Eight years ago, Stanford's Michael Snyder began studying how continuous glucose monitors could be used by patients to gain real-time updates on their blood sugar levels, transmitted directly to their phone.
The Snyder Lab, Stanford Medicine
Because of studies like these, interest in precision nutrition approaches has exploded in recent years. In January, the National Institutes of Health announced that they are spending $170 million on a five year, multi-center initiative which aims to develop algorithms based on a whole range of data sources from blood sugar to sleep, exercise, stress, microbiome and even genomic information which can help predict which diets are most suitable for a particular individual.
“There's so many different factors which influence what you put into your mouth but also what happens to different types of nutrients and how that ultimately affects your health, which means you can’t have a one-size-fits-all set of nutritional guidelines for everyone,” says Bruce Y. Lee, professor of health policy and management at the City University of New York Graduate School of Public Health.
With the falling costs of genomic sequencing, other precision nutrition clinical trials are choosing to look at whether our genomes alone can yield key information about what our diets should look like, an emerging field of research known as nutrigenomics.

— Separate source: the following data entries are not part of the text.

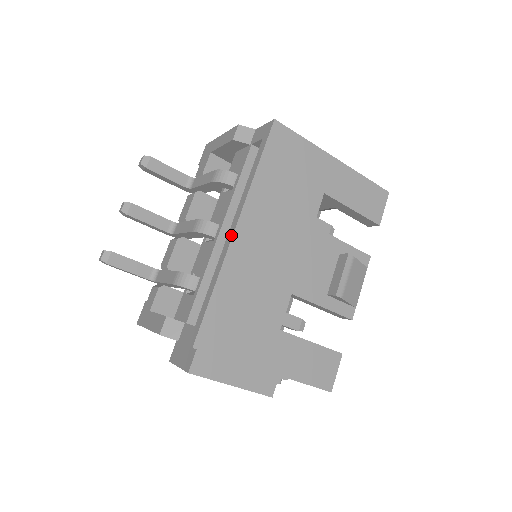
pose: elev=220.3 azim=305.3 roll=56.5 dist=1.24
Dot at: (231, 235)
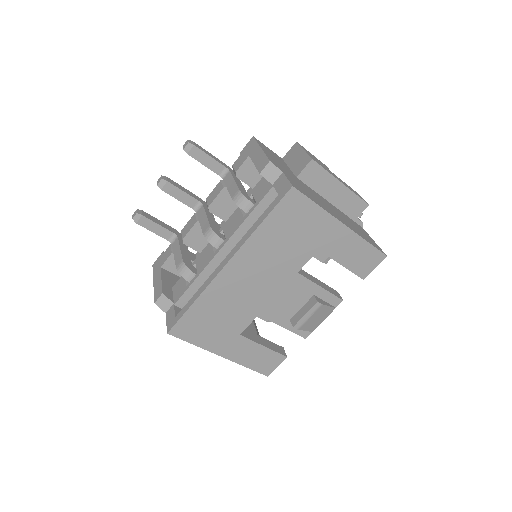
Dot at: (220, 268)
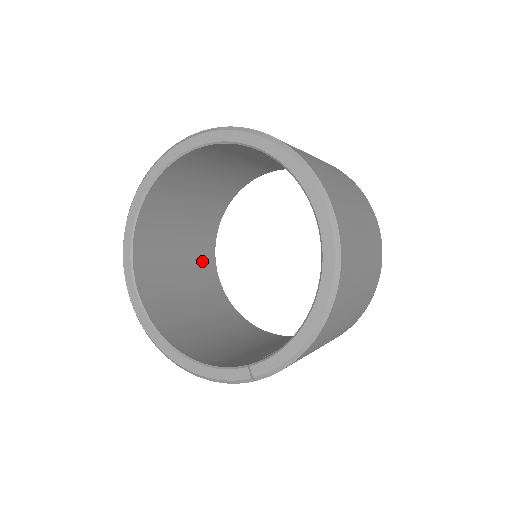
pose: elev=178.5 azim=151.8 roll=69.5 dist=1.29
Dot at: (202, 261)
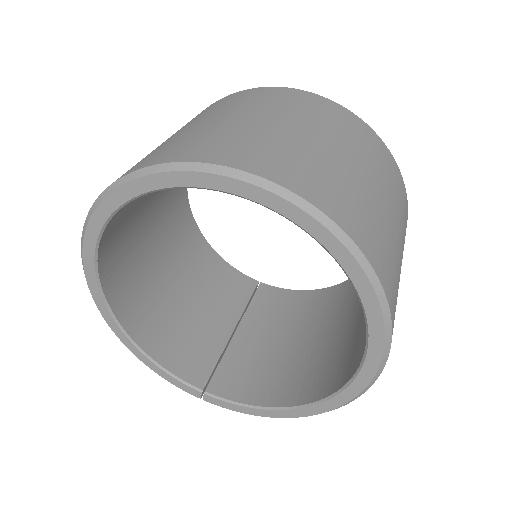
Dot at: occluded
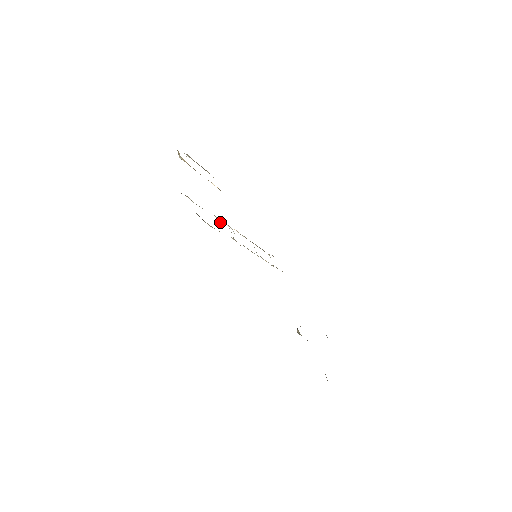
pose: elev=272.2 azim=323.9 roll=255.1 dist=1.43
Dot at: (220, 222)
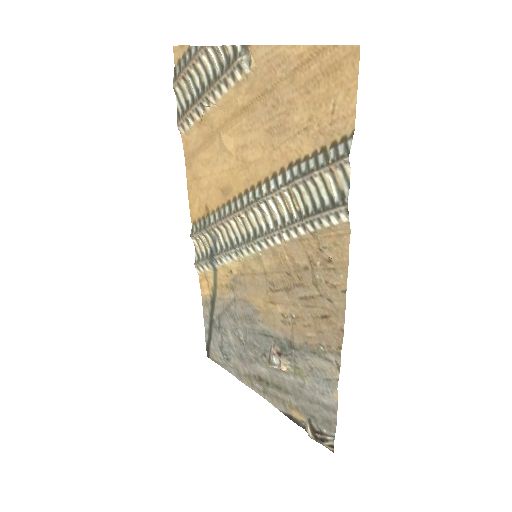
Dot at: (284, 207)
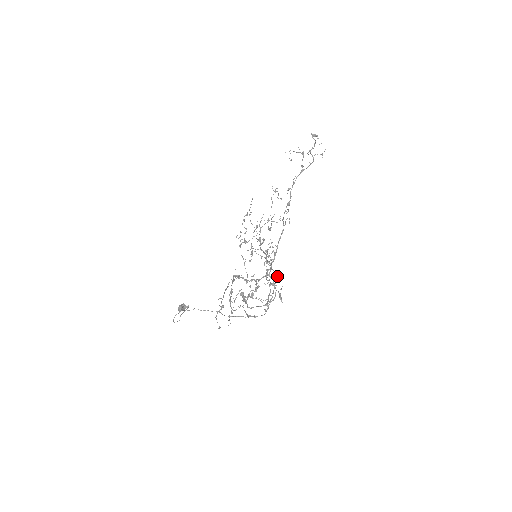
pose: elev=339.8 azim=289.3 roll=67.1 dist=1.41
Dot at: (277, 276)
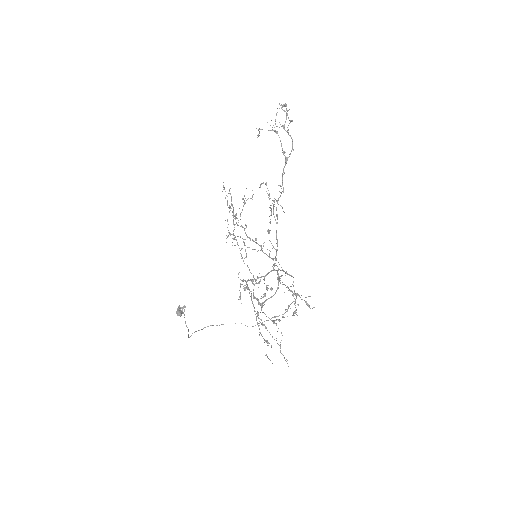
Dot at: occluded
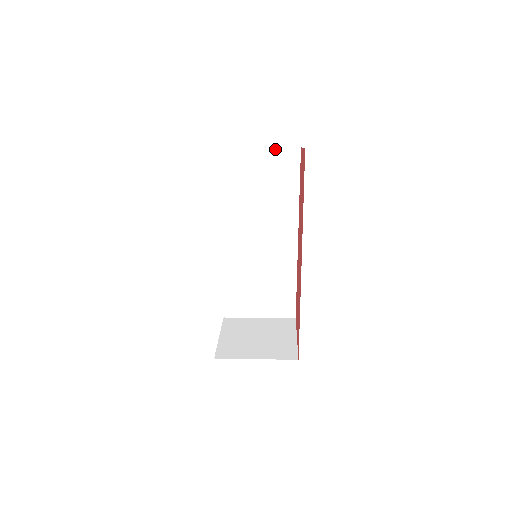
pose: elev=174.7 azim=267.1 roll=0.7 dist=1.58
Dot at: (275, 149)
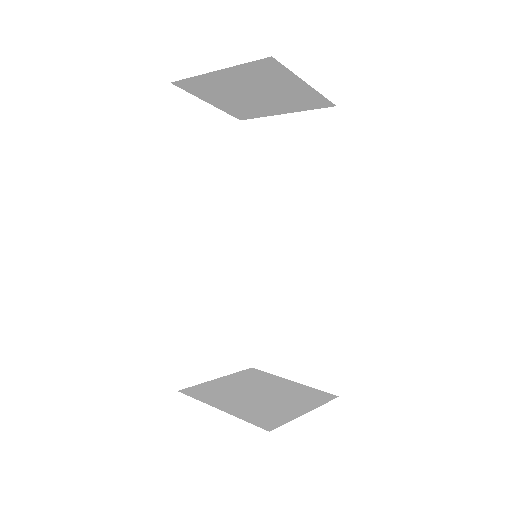
Dot at: (306, 113)
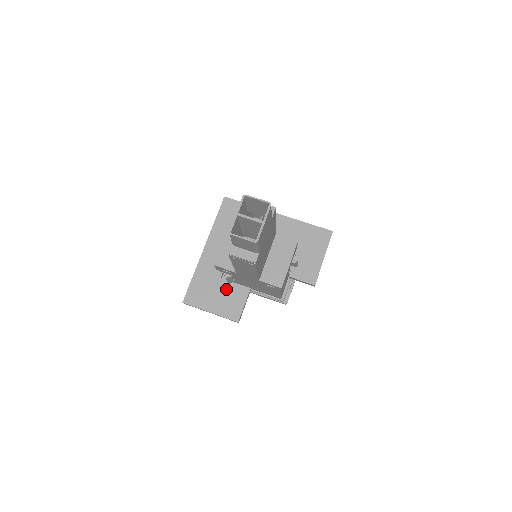
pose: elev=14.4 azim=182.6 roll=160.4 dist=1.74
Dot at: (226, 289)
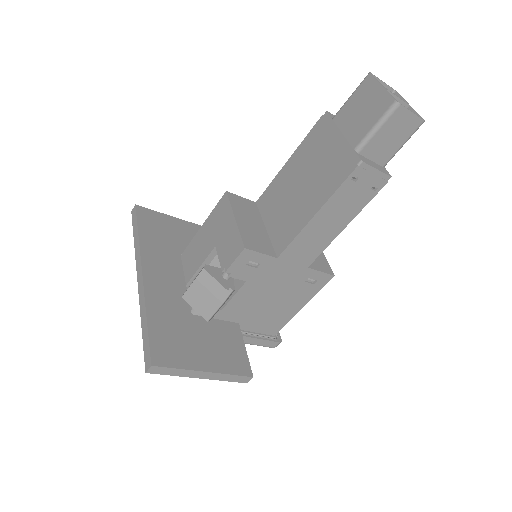
Dot at: (209, 330)
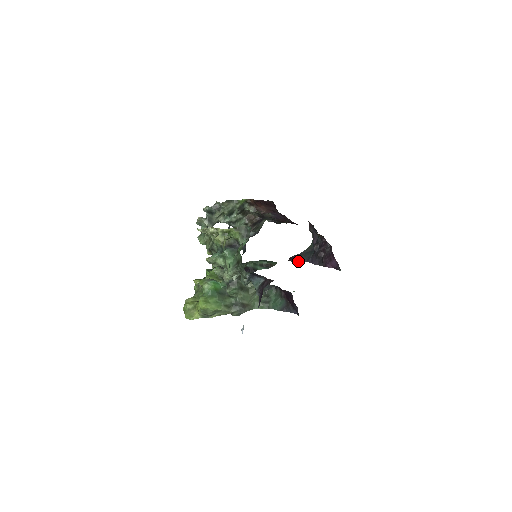
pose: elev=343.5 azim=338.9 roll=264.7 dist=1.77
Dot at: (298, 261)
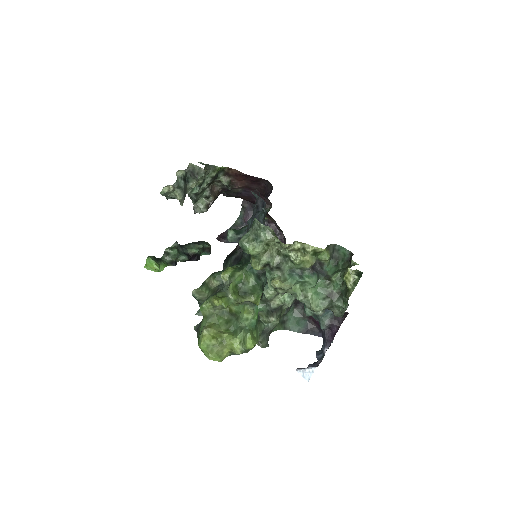
Dot at: (231, 242)
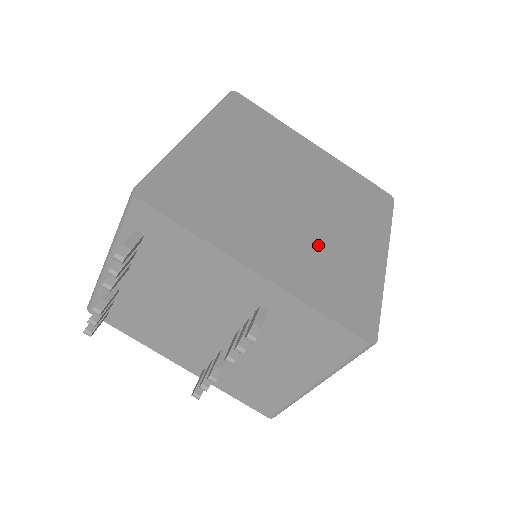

The ASPIRE-DNA clinical trial at Imperial College London is aiming to see whether particular genetic variants can be used to classify individuals into two groups, those who are more glucose sensitive to fat and those who are more sensitive to carbohydrates. By following a tailored diet based on these sensitivities, the trial aims to see whether it can prevent people with pre-diabetes from developing the disease.
But while much hope is riding on these trials, even precision nutrition advocates caution that the field remains in the very earliest of stages. Lars-Oliver Klotz, professor of nutrigenomics at Friedrich-Schiller-University in Jena, Germany, says that while the overall goal is to identify means of avoiding nutrition-related diseases, genomic data alone is unlikely to be sufficient to prevent obesity and type 2 diabetes.
“Genome data is rather simple to acquire these days as sequencing techniques have dramatically advanced in recent years,” he says. “However, the predictive value of just genome sequencing is too low in the case of obesity and prediabetes.”
Others say that while genomic data can yield useful information in terms of how different people metabolize different types of fat and specific nutrients such as B vitamins, there is a need for more research before it can be utilized in an algorithm for making dietary recommendations.
“I think it’s a little early,” says Eileen Gibney, a professor at University College Dublin. “We’ve identified a limited number of gene-nutrient interactions so far, but we need more randomized control trials of people with different genetic profiles on the same diet, to see whether they respond differently, and if that can be explained by their genetic differences.”
Some start-ups have already come unstuck for promising too much, or pushing recommendations which are not based on scientifically rigorous trials. The world of precision nutrition apps was dubbed a ‘Wild West’ by some commentators after the founders of uBiome – a start-up which offered nutritional recommendations based on information obtained from sequencing stool samples –were charged with fraud last year. The weight-loss app Noom, which was valued at $3.7 billion in May 2021, has been criticized on Twitter by a number of users who claimed that its recommendations have led to them developed eating disorders.
With precision nutrition apps marketing their technology at healthy individuals, question marks have also been raised about the value which can be gained through non-diabetics monitoring their blood sugar through CGM. While some small studies have found that wearing a CGM can make overweight or obese individuals more motivated to exercise, there is still a lack of conclusive evidence showing that this translates to improved health.
However, independent researchers remain intrigued by the technology, and say that the wealth of data generated through such apps could be used to help further stratify the different types of people who become at risk of developing type 2 diabetes.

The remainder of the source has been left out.